CVE-2021-29441 — AI Deep Analysis Summary

🚨 **Essence**: Nacos Auth Bypass via User-Agent spoofing. <br>💥 **Consequences**: Attackers skip authentication checks entirely. <br>📉 **Impact**: Full administrative control over the service discovery & config platform.

🛡️ **CWE-290**: Authentication Bypass by Spoofing. <br>🔍 **Flaw**: The `AuthFilter` relies on the `User-Agent` HTTP header. <br>⚠️ **Mechanism**: Servers can spoof this header to bypass the filter logic.

🏢 **Vendor**: Alibaba. <br>📦 **Product**: Nacos. <br>📅 **Affected**: Versions **before 1.4.1**. <br>🔑 **Condition**: Must have `nacos.core.auth.enabled=true`.

👑 **Privileges**: Full Admin Rights. <br>👤 **Actions**: Create accounts, modify configs, manage services. <br>📊 **Data**: Access to all dynamic service discovery data.

📉 **Threshold**: LOW. <br>🔓 **Auth**: None required (if spoofed). <br>🌐 **Network**: Remote (AV:N). <br>🎯 **Complexity**: Low (AC:L).

🔥 **Exploits**: YES. <br>📂 **PoCs**: Multiple GitHub repos (e.g., `hh-hunter`, `bysinks`). <br>🛠️ **Tools**: Nuclei templates available. <br>🚀 **Status**: Wild exploitation possible.

🔍 **Check**: Scan for Nacos instances. <br>🧪 **Test**: Send requests with spoofed User-Agent. <br>📡 **Scan**: Use Nuclei template `CVE-2021-29441.yaml`. <br>👀 **Verify**: Check if admin endpoints respond without login.
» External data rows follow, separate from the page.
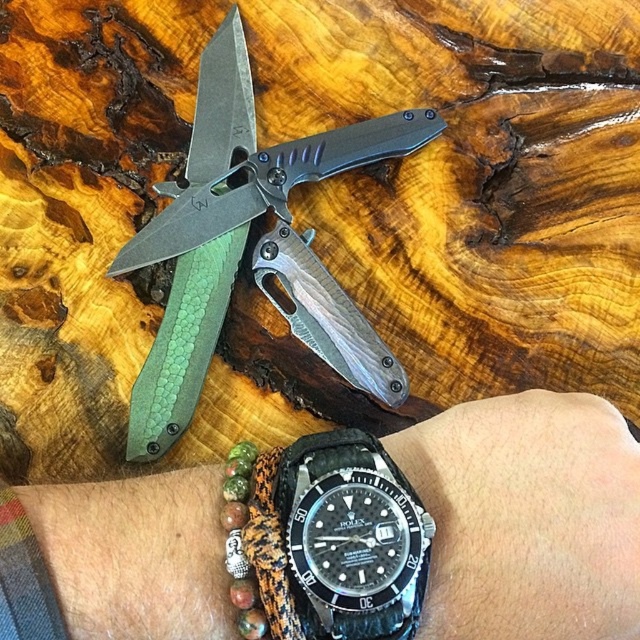
Does black leather watch at lower right appear on the right side of green textured knife at upper center?

Indeed, black leather watch at lower right is positioned on the right side of green textured knife at upper center.

Is black leather watch at lower right further to the viewer compared to green textured knife at upper center?

That is False.

Who is more distant from viewer, (513, 560) or (326, 140)?

The point (326, 140) is behind.

What are the coordinates of `black leather watch at lower right` in the screenshot? It's located at [x=528, y=516].

Can you confirm if black leather watch at lower right is wider than black rubber watch at lower center?

Indeed, black leather watch at lower right has a greater width compared to black rubber watch at lower center.

Who is more forward, (436, 419) or (317, 556)?

Point (317, 556)

Where is `black leather watch at lower right`? The width and height of the screenshot is (640, 640). black leather watch at lower right is located at coordinates 528,516.

I want to click on green textured knife at upper center, so click(x=253, y=246).

Does green textured knife at upper center appear on the right side of black rubber watch at lower center?

In fact, green textured knife at upper center is to the left of black rubber watch at lower center.

The image size is (640, 640). I want to click on green textured knife at upper center, so click(x=253, y=246).

Identify the location of green textured knife at upper center. (253, 246).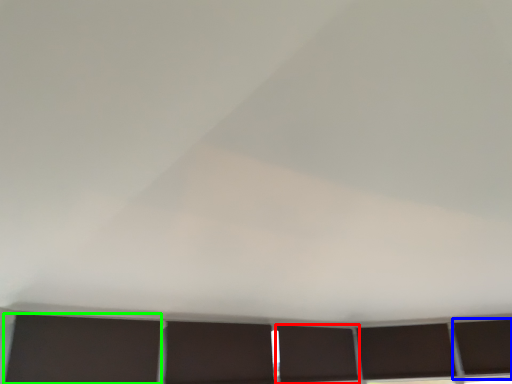
Question: Which object is positioned farthest from window (highlighted by a red box)? Select from window (highlighted by a blue box) and shutter (highlighted by a green box).

Choices:
 (A) window
 (B) shutter

Answer: (B)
✅ **Fixed**: YES. <br>🔧 **Patch**: Upgrade to **Nacos 1.4.1** or later. <br>📝 **Ref**: GitHub PR #4703. <br>🔒 **Action**: Mandatory update for security.

🚧 **Workaround**: If upgrade impossible, restrict network access. <br>🚫 **Block**: Prevent external access to Nacos ports. <br>🛡️ **WAF**: Block spoofed User-Agent patterns (if feasible).…

🔴 **Priority**: CRITICAL. <br>🚨 **Urgency**: HIGH. <br>📢 **Reason**: Remote, unauthenticated, full admin bypass. <br>⏱️ **Action**: Patch immediately. Do not delay.